**Problems**
1. Please quote the cufflinks plotting text from "Descriptive statistics help" up to and including "follows log normality.".
2. Rewrite the entries from the line with "family: Caryophyllaceae" up to and including the line with "family: Coenagrionidae", changing "common name" to "vernacular name" and leaving everything else as it is. Return only those lines.

**Extract to read**
>>>

When you import cufflinks library, all pandas data frames and series objects have a new method .iplot() attached to them which is similar to pandas' built-in .plot() method.

In [None]:
# Import cufflinks for visualization
import cufflinks as cf
cf.set_config_file(offline=True)

## Plotting Line Chart

In [None]:
df['Close'].iplot(kind='line', title='Line Chart')


In [None]:
# Next, we'll plot the time series data in ohlc format.

df[-30:].iplot(kind='ohlc', title='Bar Chart')


In [None]:
# Next, we'll plot an interactive candlestick chart.

df[-30:].iplot(kind='candle', title='Candle Chart')


In [None]:
# Plotting Selected Stocks

# Use secondary axis
df4[['GS', 'HD']].iplot(secondary_y='HD')

In [None]:
# Plotting subplots
# Use subplots
df4[['GS', 'HD']].iplot(subplots=True)

In [None]:
# Normalize plot
df4.normalize().iplot()

## Visualising Return Series
We'll now plot historical daily log normal return series using just one line of code.

In [None]:
# Calculating Log Normal Returns
# Use numpy log function to derive log normal returns
daily_returns = np.log(df4).diff().dropna()

# Display the last five rows of the data frame to check the output
daily_returns.head()

In [None]:
# Plot Mean Annual Returns
(daily_returns.mean()*252*100).iplot(kind='bar')

In [None]:
# Plot Mean Annualized Volatility
(daily_returns.std()*np.sqrt(252)*100).iplot(kind='bar')

In [None]:
# To calculate 5 days rolling returns, simply sum daily returns for 5 days as log returns are additive
rolling_return = daily_returns.rolling(5).sum().dropna()

# Display the last five rows of the data frame to check the output
rolling_return.head()

In [None]:
# Plot Rolling Returns
rolling_return.iplot(title='5-Days Rolling Returns')

Time Series Statistics
Statistics is a branch of mathematics that deals with collecting, interpreting, organization and interpretation of data. The two main categories of statistics are descriptive statistics and inferential statistics.

Descriptive statistics help us to understand the data in a meaningful way and is an important part of data analysis. While inferential statistics allows us to infer trends and derive conclusion from it.

In [None]:
# Analysing the daily returns data
daily_returns.describe().T

## Log Normal Distribution
A normal distribution is the most common and widely used distribution in statistics. It is popularly referred as a “bell curve” or “Gaussian curve”. Financial time series though random in short term, follows a log normal distribution on a longer time frame.

Now that we have derived the daily log returns, we will plot this return distribution and check whether the stock returns follows log normality.

In [None]:
# Plot log normal distribution of returns
daily_returns.iplot(kind='histogram', title = 'Histogram of Daily Returns', subplots=True)

In [None]:
# Plot correlation of returns
daily_returns.corr().iplot(kind='heatmap', title="Correlation Matrix", colorscale="Blues")

<<<

**The data**
>>>

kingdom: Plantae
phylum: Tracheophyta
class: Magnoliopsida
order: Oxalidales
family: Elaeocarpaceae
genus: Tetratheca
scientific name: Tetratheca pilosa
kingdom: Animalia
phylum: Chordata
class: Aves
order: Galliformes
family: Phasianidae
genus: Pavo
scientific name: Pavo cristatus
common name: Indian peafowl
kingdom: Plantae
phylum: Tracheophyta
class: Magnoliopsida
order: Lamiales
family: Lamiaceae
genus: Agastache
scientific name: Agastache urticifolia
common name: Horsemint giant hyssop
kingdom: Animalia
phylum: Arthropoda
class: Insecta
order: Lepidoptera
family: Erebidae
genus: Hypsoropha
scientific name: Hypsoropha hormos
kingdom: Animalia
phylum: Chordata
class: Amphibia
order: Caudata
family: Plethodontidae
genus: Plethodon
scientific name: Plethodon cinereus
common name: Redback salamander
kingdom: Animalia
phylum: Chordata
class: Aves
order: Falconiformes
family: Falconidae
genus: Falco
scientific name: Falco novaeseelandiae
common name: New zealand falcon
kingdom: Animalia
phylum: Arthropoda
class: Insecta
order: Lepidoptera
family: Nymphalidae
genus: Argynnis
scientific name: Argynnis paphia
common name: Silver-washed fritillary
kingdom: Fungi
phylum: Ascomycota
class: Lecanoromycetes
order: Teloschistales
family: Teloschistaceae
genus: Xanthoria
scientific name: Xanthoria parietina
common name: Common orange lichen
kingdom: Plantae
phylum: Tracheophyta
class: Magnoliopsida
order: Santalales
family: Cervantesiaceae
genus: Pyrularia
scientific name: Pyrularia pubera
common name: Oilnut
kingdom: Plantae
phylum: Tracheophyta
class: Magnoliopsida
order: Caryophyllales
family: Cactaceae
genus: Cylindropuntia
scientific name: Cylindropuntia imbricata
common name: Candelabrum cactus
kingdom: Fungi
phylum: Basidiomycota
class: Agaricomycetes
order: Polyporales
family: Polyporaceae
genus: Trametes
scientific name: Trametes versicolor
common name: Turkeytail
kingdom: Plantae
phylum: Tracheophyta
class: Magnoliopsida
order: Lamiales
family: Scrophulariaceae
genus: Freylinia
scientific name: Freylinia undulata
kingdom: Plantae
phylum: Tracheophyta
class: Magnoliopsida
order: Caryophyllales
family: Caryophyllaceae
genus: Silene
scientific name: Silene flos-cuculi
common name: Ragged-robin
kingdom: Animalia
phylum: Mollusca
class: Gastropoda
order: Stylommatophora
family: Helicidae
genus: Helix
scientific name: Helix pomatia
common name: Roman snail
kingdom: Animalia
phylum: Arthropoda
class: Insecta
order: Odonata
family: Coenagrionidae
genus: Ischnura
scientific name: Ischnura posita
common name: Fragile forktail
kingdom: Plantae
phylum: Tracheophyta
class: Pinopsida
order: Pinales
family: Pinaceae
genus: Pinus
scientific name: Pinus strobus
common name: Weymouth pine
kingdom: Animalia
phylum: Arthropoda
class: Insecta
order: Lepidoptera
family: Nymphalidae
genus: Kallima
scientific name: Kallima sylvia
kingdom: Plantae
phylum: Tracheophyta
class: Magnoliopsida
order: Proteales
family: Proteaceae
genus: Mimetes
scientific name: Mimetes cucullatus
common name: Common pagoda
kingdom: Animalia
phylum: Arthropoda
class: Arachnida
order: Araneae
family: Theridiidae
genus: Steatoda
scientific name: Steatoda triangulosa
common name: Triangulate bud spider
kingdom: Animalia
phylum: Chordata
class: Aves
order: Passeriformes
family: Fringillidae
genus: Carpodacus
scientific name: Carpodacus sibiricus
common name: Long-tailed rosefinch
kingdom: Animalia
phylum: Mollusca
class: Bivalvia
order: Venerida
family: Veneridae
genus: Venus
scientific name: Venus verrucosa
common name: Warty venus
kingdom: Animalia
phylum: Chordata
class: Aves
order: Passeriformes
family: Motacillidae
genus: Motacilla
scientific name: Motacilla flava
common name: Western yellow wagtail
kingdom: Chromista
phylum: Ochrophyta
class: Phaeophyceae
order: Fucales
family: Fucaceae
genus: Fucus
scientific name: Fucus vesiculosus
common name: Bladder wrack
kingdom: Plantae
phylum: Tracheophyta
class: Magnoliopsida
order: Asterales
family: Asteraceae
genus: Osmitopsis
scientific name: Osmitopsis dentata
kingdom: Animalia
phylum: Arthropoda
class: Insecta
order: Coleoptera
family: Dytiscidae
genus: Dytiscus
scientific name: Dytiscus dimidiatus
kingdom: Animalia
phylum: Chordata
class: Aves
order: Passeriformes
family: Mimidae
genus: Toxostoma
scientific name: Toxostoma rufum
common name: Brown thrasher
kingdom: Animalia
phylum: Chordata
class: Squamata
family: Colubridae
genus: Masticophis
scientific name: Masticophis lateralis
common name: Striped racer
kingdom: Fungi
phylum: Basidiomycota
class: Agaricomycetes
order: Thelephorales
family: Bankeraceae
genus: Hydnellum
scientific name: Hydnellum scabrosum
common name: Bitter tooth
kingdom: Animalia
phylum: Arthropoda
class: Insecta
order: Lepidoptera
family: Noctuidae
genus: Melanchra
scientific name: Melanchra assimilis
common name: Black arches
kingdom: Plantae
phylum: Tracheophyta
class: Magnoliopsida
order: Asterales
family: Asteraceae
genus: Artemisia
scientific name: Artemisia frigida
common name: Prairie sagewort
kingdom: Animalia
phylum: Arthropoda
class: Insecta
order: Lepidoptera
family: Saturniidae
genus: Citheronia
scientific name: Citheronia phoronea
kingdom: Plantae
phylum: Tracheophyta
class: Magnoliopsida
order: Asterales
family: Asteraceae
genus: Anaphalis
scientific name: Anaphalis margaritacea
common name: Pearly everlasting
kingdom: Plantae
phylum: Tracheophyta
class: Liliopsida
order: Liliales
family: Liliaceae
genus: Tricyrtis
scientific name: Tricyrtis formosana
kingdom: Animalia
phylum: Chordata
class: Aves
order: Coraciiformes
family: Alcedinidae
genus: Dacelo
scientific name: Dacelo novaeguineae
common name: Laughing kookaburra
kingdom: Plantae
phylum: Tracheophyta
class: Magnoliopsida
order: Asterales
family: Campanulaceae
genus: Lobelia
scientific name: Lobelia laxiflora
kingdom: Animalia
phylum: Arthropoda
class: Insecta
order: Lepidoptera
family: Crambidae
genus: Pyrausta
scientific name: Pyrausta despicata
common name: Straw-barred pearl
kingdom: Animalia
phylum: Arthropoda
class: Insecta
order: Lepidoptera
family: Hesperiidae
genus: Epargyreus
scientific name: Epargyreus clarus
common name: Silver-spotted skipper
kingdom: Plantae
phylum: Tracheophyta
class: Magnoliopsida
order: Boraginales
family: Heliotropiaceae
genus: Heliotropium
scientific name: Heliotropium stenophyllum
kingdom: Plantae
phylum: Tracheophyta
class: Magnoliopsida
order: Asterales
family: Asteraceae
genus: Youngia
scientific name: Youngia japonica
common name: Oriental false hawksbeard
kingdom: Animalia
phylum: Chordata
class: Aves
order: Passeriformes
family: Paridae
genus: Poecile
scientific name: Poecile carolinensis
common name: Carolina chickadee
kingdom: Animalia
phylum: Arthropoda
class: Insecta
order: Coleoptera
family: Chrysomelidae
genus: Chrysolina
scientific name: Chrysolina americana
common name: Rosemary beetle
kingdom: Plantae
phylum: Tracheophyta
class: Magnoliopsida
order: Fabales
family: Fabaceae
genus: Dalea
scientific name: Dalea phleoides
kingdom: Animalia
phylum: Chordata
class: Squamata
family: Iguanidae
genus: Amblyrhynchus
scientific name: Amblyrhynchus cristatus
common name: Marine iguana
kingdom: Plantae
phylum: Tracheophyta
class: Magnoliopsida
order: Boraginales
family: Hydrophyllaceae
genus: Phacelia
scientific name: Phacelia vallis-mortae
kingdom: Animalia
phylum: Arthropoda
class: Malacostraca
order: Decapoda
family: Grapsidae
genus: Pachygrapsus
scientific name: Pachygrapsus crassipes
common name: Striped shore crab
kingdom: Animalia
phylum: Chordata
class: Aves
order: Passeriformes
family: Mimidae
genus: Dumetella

<<<

**Solved tasks**
1.
Descriptive statistics help us to understand the data in a meaningful way and is an important part of data analysis. While inferential statistics allows us to infer trends and derive conclusion from it.

In [None]:
# Analysing the daily returns data
daily_returns.describe().T

## Log Normal Distribution
A normal distribution is the most common and widely used distribution in statistics. It is popularly referred as a “bell curve” or “Gaussian curve”. Financial time series though random in short term, follows a log normal distribution on a longer time frame.

Now that we have derived the daily log returns, we will plot this return distribution and check whether the stock returns follows log normality.

2.
family: Caryophyllaceae
genus: Silene
scientific name: Silene flos-cuculi
vernacular name: Ragged-robin
kingdom: Animalia
phylum: Mollusca
class: Gastropoda
order: Stylommatophora
family: Helicidae
genus: Helix
scientific name: Helix pomatia
vernacular name: Roman snail
kingdom: Animalia
phylum: Arthropoda
class: Insecta
order: Odonata
family: Coenagrionidae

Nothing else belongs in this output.